Toward a Life of Significance
On Book Clubs

On Book Clubs

You ought to get involved in a book club or two along the way. Book clubs build two kinds of relationships. First, conversation about a book will help you to know other group members better through the intellectual interactions. Second, through that conversation with the other group members you will actually get to know the author and the author’s material better.

A book club will help you to read books properly. Mortimer Adler in his book, How to Read a Book, teaches that there is more to reading a book than reading it, much more. Reading, really reading a book, is a very intentional, multi-step process. It is the kind of process that book clubs generally follow.

Your participation in a book club will discipline you to READ books:

  • Search out the general direction of the book, author, background, historical situation.
  • Read the book. Mark it up liberally—if you own the copy.
  • Skim back through it for points worthy of discussion, clarification or criticism.
  • Discuss it with others. (This is the book club event.)
  • Reflect on its salient points one more time.

There are different kinds of “book clubs.”

Eclectic: Choose friends from various walks of life. For two decades I have been the weaker partner in a group that includes a symphony conductor, a book publisher, a corporate attorney, a hospital president and a lead research scientist. (An architect had to leave the group for a job change. Zoom technology during COVID brought him back.) Together we have read through a shelf full of books—most of which I never would have chosen on my own. Reading books with people who think and believe differently than you do will challenge and enrich.

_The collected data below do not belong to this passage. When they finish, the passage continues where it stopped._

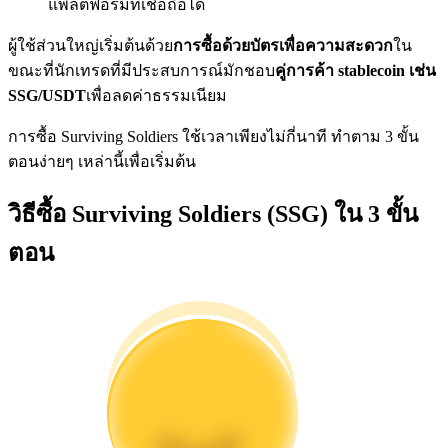
แพลตฟอร์มที่เชื่อถือได้
การวิเคราะห์ข้อมูลขนาดใหญ่ รวมถึงข้อมูลการค้า ฯลฯ
ผู้ใช้ส่วนใหญ่เริ่มต้นด้วย
การซื้อด้วยบัตรเพื่อความสะดวก
ใน
ขณะที่นักเทรดที่มีประสบการณ์มักชอบ
คู่การค้า stablecoin เช่น
SSG/USDT
เพื่อลดค่าธรรมเนียม
การซื้อ Surviving Soldiers ใช้เวลาเพียงไม่กี่นาที ทำตาม 3 ขั้น
ตอนง่ายๆ เหล่านี้เพื่อเริ่มต้น
วิธีซื้อ Surviving Soldiers (SSG) ใน 3 ขั้น
แนะนำ
ตอน
คู่มือเริ่มต้นฟิวเจอร์ส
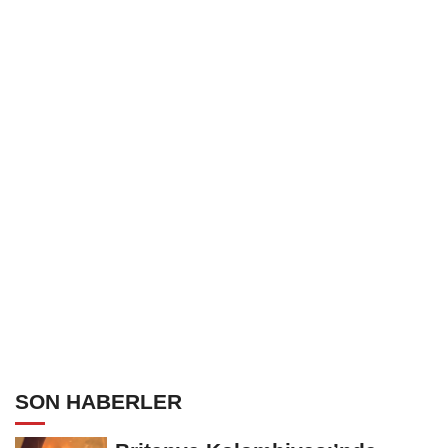
SON HABERLER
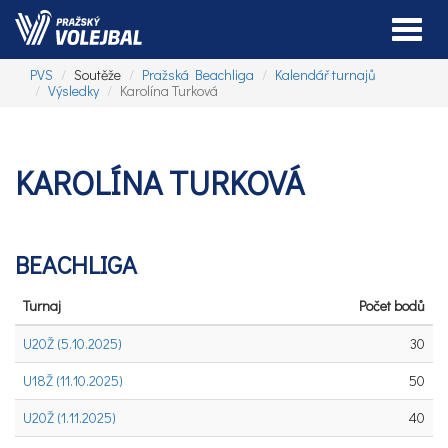
Toggle
PVS
Soutěže
Pražská Beachliga
Kalendář turnajů
Výsledky
Karolína Turková
KAROLÍNA TURKOVÁ
BEACHLIGA
Turnaj
Počet bodů
U20Ž (5.10.2025)
30
U18Ž (11.10.2025)
50
U20Ž (1.11.2025)
40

Collegial: Choose people from your general area of occupation. For even more years than the above group I have been meeting with a group of brother pastors with whom I attended college. Annually we select a book germane to our calling, read it in advance and then discuss it over a period of three days. There might be a little golf and goofing around in there.

Study: One of the Bible studies at church has really developed into a book club. Often we read a chapter a week in a book that intersects with the Christian faith and get together to discuss it. Appropriate Bible passages are always brought to bear. Discussion seems to flow freer than if we simply read chapters of the Bible. A neutral book frees participants to express divergent opinions. This promotes good discussion without creating heretics.

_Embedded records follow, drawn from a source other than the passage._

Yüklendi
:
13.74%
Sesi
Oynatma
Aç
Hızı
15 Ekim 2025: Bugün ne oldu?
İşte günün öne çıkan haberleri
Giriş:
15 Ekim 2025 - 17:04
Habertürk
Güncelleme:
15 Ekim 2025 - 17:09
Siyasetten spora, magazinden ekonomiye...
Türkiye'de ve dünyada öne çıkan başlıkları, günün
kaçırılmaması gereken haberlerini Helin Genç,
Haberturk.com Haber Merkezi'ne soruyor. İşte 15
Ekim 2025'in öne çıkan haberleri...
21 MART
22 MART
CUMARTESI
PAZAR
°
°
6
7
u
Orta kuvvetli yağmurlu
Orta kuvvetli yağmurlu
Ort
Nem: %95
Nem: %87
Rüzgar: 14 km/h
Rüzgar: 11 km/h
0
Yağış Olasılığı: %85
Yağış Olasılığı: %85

Ad Hoc: This kind of “club” is created by simply passing a good book on to someone else and saying, “You might like this. Let me know what you think.” Be careful with this kind of group. That knife can cut both ways and create a huge stack of unread books on your own desk.

Cliff Note: I have never been in this kind of a club, but I have often thought it would be a good group to start. Each participant would read a different book and write a one page “executive summary.” The group would then gather and discuss the various summaries. This way you would be exposed to more books without having to read them. Ecclesiastes 12:13 reminds us, “Of making many books there is no end, and much study wearies the body.” A Cliff Note club would help to lighten the burden and still broaden the horizon.

Remember, readers are leaders and leaders are readers. Reading books in the context of community will amplify the benefit of your reading and help you on the path toward significance.